Since G4Analysis supports full G4 multithreading, it seemed natural to try to replace our existing ROOT-based output with G4Analysis. Unfortunately, there are some missing features. In one simulation, we have a number of array branches with variable dimension. In the other, we have one branch which is a vector of vectors of ints. Neither of those constructs are currently supported by G4Analysis.

Do either of those sound like they could be supportable in G4Analysis? Or are they too ROOT-specific?

gybarran · January 21, 2023, 9:56am

Well, for the vector-vector-int case, with what exists now, what you can do is just use a vector-int column/branch and arrange to store for each entry the set of (length, data) of each sub vector-ints. (This would work as long as each sub-vector-int size fit in an int!). Then at read time, arrange you code to create back, from the vector-int column/branch, a vector-vector-int from the set of (length, data)s of each vector-int entry.

Else, for the moment, we do not intent to handle more complicate cases than what we have now (that works in multi-threads and for various IO formats, which had been not so easy to have!). But we can understand your need which is, from what I understand, probably nothing more than being able to handle an OO event model and have a rather general and efficient IO system able to handle it (in particular now in a multi-thread context)! I am afraid that it is out of scope for us… This is a far more general problem that, I think, is still “on the table”.

Just thinking… Well the g4tools ntuple for the various binary formats (.root, but also .hdf5) can handle a column/branch of vector-char; what we can do is perhaps make this visible in the G4Analsyis API. This would permit for a user having at hand its own write/read object streaming (in a buffer of chars) to store this in such a ntuple column/branch… (From our side this would consist to handle a “blob logic”). Without having to introduce complicate things as storing class description, class version, etc… (as what is done in ROOT/IO for a general object), this would probably permit to cover, in a simple way, a lot of user cases…

mkelsey · January 21, 2023, 5:01pm

Thank you for the thoughtful reply, Guy! Your idea of packing the subvectors would likely not work in general – the particular situation was storing a vector of tracks, where the subvector was a list of all the daughter track IDs (i.e., the whole event topology!).
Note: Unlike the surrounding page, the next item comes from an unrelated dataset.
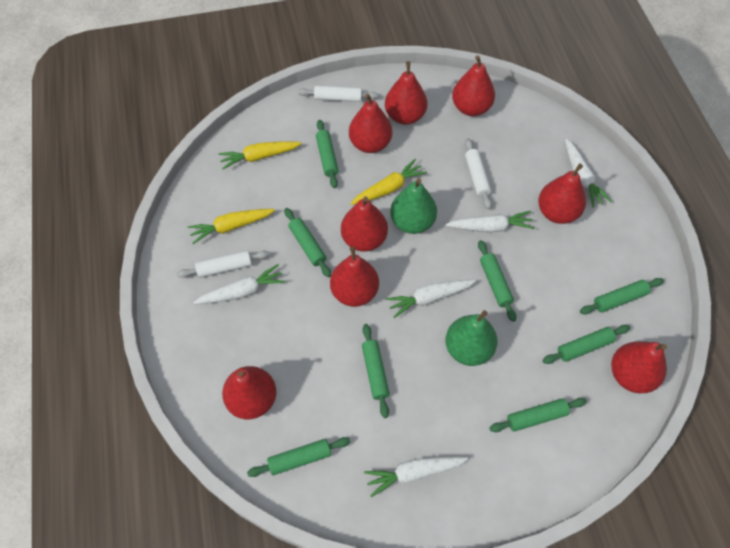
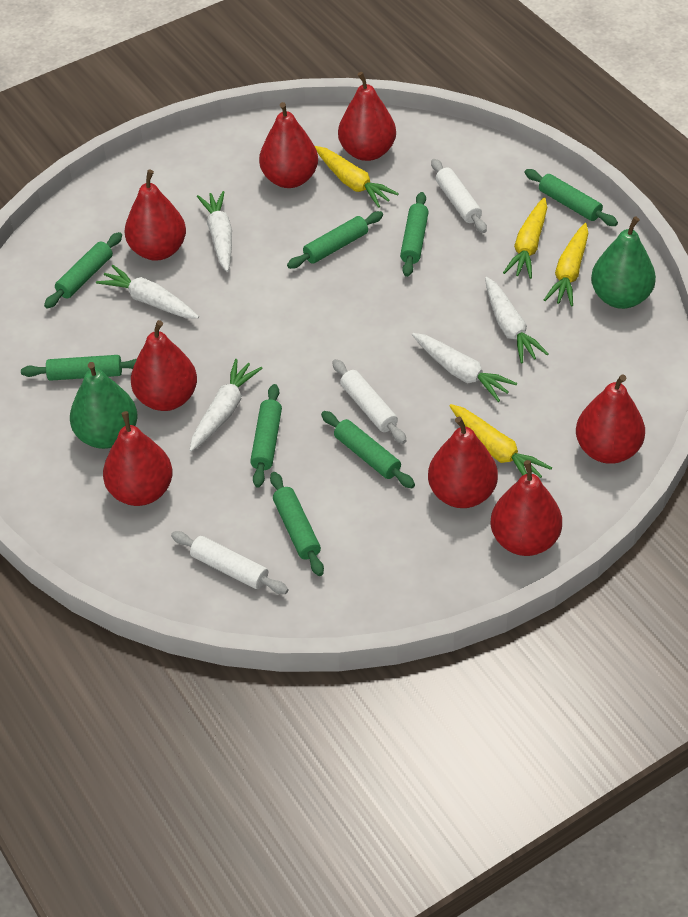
yellow carrot: [187,209,275,244] [218,141,302,169] [350,159,427,205] = 3 -> [315,146,399,208] [449,404,552,478] [503,197,547,279] [544,223,588,306] = 4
I sort of expected that the general case would be difficult at best (how to do a vector of vectors in a CSV file?!?), and certainly not worth the trouble.

If we were designing the output data structure ourselves, we would do it differently, using multiple N-tuples (one for tracks, one for hits, etc.) rather than one giant block. As the original I/O class had been written to use ROOT directly, we decided to keep it, and just make it a global singleton with mutexes in each of the functions that do ROOT calls. That way, we preserved the output that the rest of the collaboration is used to.

system · January 28, 2023, 5:01pm

This topic was automatically closed 7 days after the last reply. New replies are no longer allowed.